Propositional Calculus for Computer Programmers: Background and First Part
This post is the inaugural element in what I plan to be an ongoing project into attempting to develop a framework for translating philosophical propositional calculus (PC) into terms that computer programmers can easily understand.
Personally, I find the confluence of factors that motivate this project incredibly interesting; but of course that’s because they’re largely about my life. The next section will talk about some of my motivations, as well as some of the sources I plan to draw on for this project. If you want to skip this section, you can click here.
Background
- I told you before that my philosophical background is in the so-called continental tradition. What does this mean? Well, one thing that it means is that in my previous philosophical career, I never had to understand the sentential calculus. It’s just not a form of arugmentation that people in that tradition are prone to use.
- At the same time, I told you that I was applying for PhD studies in American philosophy programs. Most of these programs are couched in the analytic tradition, which is a tradition that is deeply enamored of propositional logic as an argumentation tool. American analytic philosophy in the Russelian tradition - at least in some (admittedly much rarer now) cases - actually situates logic as first philosophy. This is quite a change for a person who comes very distinctly from a tradition that has historically situated everything but logic (i.e. metaphysics, epistemology, ethics) in the big chair.
- Luckily, in addition to my philosophical interest, I have also been a computer programmer for ten years. This means that I have spent a lot of time negotiating symbolic logic, and as such I imagine or — at least hope — that there’s got to be a strategy to map these things together.
Pedagogy
When I was eighteen, I took a class called Formal Foundations of Computer Science, which was a symbolic logic class. I did rather poorly at this, which should confuse you, given the aforementioned. It confused the heck out of me for just long enough to be disastrous. Only recently, spurred by my partner Nick’s research project in programming pedagogy, did I understand this: the pedagogical model for teaching formal logic to computer programmers should be way more practical than it is (or at least was in my case).
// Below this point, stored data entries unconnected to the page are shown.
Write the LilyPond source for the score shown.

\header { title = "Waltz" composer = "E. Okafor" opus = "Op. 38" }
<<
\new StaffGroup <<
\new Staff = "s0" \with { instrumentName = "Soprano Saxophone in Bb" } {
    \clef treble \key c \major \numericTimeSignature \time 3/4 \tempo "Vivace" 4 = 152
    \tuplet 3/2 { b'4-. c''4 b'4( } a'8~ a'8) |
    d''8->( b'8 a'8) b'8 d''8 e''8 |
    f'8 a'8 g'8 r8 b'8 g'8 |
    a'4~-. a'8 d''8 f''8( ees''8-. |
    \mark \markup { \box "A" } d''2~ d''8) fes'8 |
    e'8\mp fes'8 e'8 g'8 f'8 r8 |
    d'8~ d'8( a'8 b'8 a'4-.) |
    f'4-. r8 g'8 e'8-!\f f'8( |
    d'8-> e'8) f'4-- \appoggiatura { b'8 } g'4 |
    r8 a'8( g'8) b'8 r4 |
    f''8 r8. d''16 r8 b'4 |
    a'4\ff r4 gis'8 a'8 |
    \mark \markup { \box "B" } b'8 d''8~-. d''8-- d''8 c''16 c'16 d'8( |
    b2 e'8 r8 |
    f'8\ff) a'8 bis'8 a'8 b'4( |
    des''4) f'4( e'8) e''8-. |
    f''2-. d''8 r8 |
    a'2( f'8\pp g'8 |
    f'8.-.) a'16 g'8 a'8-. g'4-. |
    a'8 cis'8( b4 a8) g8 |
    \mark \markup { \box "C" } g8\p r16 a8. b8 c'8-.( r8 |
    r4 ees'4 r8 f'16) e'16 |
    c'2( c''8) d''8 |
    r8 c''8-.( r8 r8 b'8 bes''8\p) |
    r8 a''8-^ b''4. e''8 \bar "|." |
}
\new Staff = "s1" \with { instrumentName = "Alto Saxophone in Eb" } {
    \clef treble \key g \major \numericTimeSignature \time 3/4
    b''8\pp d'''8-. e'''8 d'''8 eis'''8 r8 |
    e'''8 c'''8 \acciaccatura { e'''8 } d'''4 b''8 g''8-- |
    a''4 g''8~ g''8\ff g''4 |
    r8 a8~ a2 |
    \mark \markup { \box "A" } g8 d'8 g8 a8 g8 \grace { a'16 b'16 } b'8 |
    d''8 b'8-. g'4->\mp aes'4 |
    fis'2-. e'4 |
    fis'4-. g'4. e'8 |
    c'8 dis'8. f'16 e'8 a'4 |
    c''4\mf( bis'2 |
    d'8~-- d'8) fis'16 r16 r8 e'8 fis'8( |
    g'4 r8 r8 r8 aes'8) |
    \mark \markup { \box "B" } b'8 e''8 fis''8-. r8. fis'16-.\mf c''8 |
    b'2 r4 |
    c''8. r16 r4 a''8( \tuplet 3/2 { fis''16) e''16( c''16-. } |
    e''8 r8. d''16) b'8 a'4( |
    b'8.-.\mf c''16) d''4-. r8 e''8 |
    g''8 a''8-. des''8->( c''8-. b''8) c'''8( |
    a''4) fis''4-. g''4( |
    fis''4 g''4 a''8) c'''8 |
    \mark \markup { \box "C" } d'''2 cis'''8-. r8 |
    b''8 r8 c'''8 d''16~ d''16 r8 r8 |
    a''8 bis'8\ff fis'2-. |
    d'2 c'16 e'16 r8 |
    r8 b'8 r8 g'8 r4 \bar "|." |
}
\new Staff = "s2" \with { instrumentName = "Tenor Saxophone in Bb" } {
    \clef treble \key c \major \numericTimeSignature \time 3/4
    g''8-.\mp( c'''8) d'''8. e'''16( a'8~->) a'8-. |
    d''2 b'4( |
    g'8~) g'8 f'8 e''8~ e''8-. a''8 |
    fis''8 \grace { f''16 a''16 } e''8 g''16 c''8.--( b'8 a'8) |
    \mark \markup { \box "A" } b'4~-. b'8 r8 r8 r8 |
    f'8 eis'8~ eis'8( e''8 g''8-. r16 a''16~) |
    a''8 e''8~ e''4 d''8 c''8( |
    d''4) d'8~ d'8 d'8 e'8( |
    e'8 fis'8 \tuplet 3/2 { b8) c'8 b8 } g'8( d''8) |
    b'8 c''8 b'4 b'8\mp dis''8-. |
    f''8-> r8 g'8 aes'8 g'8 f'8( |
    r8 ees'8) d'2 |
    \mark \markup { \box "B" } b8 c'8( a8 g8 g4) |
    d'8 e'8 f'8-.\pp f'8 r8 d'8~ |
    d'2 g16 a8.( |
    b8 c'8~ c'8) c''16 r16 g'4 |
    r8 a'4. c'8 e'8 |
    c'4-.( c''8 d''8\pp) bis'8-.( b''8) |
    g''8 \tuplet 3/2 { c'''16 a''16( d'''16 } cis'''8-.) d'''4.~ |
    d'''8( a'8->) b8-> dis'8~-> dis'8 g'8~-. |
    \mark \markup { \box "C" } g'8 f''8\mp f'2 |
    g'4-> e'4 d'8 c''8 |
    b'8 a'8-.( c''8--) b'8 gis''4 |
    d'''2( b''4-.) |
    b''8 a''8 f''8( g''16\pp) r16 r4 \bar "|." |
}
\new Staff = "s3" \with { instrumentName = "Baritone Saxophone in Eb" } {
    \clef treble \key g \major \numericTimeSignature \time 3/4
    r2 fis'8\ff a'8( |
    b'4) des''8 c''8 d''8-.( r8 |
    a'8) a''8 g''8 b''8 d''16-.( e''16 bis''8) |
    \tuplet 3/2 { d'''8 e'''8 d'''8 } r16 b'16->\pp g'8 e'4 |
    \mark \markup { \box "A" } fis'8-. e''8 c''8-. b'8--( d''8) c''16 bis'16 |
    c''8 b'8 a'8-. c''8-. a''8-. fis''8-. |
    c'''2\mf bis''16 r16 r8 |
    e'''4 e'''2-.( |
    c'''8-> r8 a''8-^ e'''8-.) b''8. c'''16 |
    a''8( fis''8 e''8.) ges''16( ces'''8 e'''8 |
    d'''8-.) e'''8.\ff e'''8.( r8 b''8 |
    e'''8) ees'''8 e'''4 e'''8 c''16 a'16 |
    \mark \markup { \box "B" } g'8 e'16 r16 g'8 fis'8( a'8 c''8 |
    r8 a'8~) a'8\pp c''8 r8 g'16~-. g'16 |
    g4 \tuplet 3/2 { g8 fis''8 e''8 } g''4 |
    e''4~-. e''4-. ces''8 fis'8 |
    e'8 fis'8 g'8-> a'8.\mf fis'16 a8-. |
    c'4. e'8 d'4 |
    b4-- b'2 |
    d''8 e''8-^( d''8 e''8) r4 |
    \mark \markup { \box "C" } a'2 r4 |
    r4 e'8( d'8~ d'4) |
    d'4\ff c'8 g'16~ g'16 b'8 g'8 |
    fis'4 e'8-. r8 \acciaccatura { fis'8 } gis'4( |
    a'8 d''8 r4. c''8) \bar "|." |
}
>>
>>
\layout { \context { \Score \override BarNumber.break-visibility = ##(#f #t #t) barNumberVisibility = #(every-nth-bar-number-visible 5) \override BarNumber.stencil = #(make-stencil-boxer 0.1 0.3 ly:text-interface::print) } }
Hence, the following attempt to make logic work. Throughout the following, I will be using the class notes and assignments most kindly provided by the Massachusetts Institute of Technology’s Open Courseware project. The syllabi will be provided courtesy of Prof. Vann McGee’s Logic I and Logic II classes in the MIT Linguistics and Philosophy department. The pedagogical materials will be provided courtesy of Delicious.com and Nicholas Senske of the University of Michigan.
Finally, expect this series to take some time to complete. Let’s get started.
Propositional Calculus for Computer Programmers: Part 1
Today’s course is easy. All we’re going to do is look at the basic syntax of the propositional calculus, and then the truth assignments for its basic operations. Really, nothing to it. I’ll be doing this using C-style syntax.
Syntax
| PC symbol | English | C Operator or Fragment |
|---|---|---|
| ∧ | and | && |
| ∨ | or (inclusive) | || |
| ¬ | not | ! |
| → | if…then (only if) | onlyIf(a,b) |
| ↔ | if and only iff | ifOnlyIf(a,b) |
You’ll notice that the last two rows above are logical operations that don’t have C operators. Programming languages usually handle these operations by selection statements. For brevity’s sake, I’ll be using the ternary operation.
function onlyIf(a,b) { a ? (b ? return true : return false) : return true; }
function ifOnlyIf(a,b) { a ? (b ? return true : return false) : (b ? return false : return true); }
Now, you may remember from way back in your beginning CS career drawing truth tables. Well, that’s what we’re going to be working on now. A final note on my conventions is that you should just assume, from now on that 1 == true and 0 == false.
Truth Assignments for simple PC operations
| a | b | (a ∧ b) | (a ¬ b) | (a → b) | (a ↔ b) | ¬a |
|---|---|---|---|---|---|---|
| 1 | 1 | 1 | 1 | 1 | 1 | 0 |
| 1 | 0 | 0 | 1 | 0 | 0 | 0 |
| 0 | 1 | 0 | 1 | 1 | 0 | 1 |
| 0 | 0 | 0 | 0 | 1 | 1 | 1 |
One last thing to note that’s really convenient for programming types is that when you draw truth tables, an easy algorithm for mapping out your variable columns (in the above case, the first two columns: a, b), you just start from the bottom and count in binary (above: 00,01,10,11). This holds true for n variables.
So the plan is that in the next one of these, we’ll look at the axioms for the PC. I’m hoping that we can figure out ways to make this stuff feel more intuitive for the pragmatic programmer.